Advanced Capabilities
Multi-turn Tool Calling
Chained tool calls in one session
Vision Input
Accepts image inputs
Code Examples
curl https://api.cloudflare.com/client/v4/accounts/$CLOUDFLARE_ACCOUNT_ID/ai/run/@cf/moonshotai/kimi-k2.6 \
-H "Authorization: Bearer $CLOUDFLARE_AUTH_TOKEN" \
-H "Content-Type: application/json" \
-d '{
"messages": [
{ "role": "system", "content": "You are a helpful assistant." },
{ "role": "user", "content": "Explain quantum entanglement in one sentence." }
]
}' API Parameters
| Name | Type | Description |
|---|---|---|
messages required | array | A list of messages comprising the conversation so far. |
prompt required | string | The input text prompt for the model to generate a response. |
audio | one of | Audio-output configuration (voice + format) when modalities includes "audio". |
chat_template_kwargs | object | Provider-specific keyword arguments for the chat template. |
frequency_penalty | one of | Penalizes new tokens based on their existing frequency in the text so far. |
function_call deprecated | one of | Deprecated. Use tool_choice. |
functions deprecated | array | Deprecated. Use tools. |
logit_bias | one of | Modify the likelihood of specified tokens appearing in the completion. Maps token IDs to bias values from -100 to 100. |
logprobs | one of | Whether to return log probabilities of the output tokens. |
max_completion_tokens | one of | An upper bound for the number of tokens that can be generated for a completion. |
max_tokens deprecated | one of | Deprecated in favor of max_completion_tokens.

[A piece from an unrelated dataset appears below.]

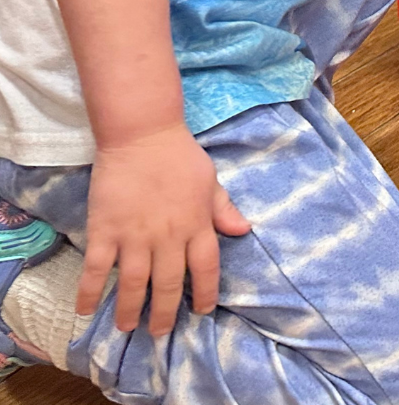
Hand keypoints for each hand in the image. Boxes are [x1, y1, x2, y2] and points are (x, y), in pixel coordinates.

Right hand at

The maximum number of tokens to generate. |
metadata | one of | Set of 16 key-value pairs that can be attached to the object. |
modalities | one of | Output types requested from the model (e.g. ['text'] or ['text', 'audio']). |
model | string | ID of the model to use (e.g. '@cf/zai-org/glm-4.7-flash, etc'). |
n | one of | How many chat completion choices to generate for each input message. |
parallel_tool_calls | boolean | Whether to enable parallel function calling during tool use. |
prediction | one of | Predicted output content for accelerated decoding. |
presence_penalty | one of | Penalizes new tokens based on whether they appear in the text so far. |
reasoning_effort | one of | Constrains effort on reasoning for reasoning models (o1, o3-mini, etc.). |
requests | array | — |
response_format | one of | Constrain output to a JSON schema or an enum (structured outputs). |
seed | one of | If specified, the system will make a best effort to sample deterministically. |
service_tier | one of | Specifies the processing type used for serving the request. |
stop | one of | Up to 4 sequences where the API will stop generating further tokens. |
store | one of | Whether to store the output for model distillation / evals. |
stream | one of | If true, partial message deltas will be sent as server-sent events. |
stream_options | one of | Options for the streaming response (e.g. include_usage). |
temperature | one of | Sampling temperature between 0 and 2. |
tool_choice | one of | Controls which (if any) tool is called: "none", "auto", "required", or a specific tool. |
tools | array | A list of tools the model may call. |
top_logprobs | one of | How many top log probabilities to return at each token position (0-20). Requires logprobs=true. |
top_p | one of | Nucleus sampling: considers the results of the tokens with top_p probability mass. |
user | string | A unique identifier representing your end-user, for abuse monitoring. |
web_search_options | one of | Configuration for web-search tool augmentation. |
Sourced from the model's published API schema.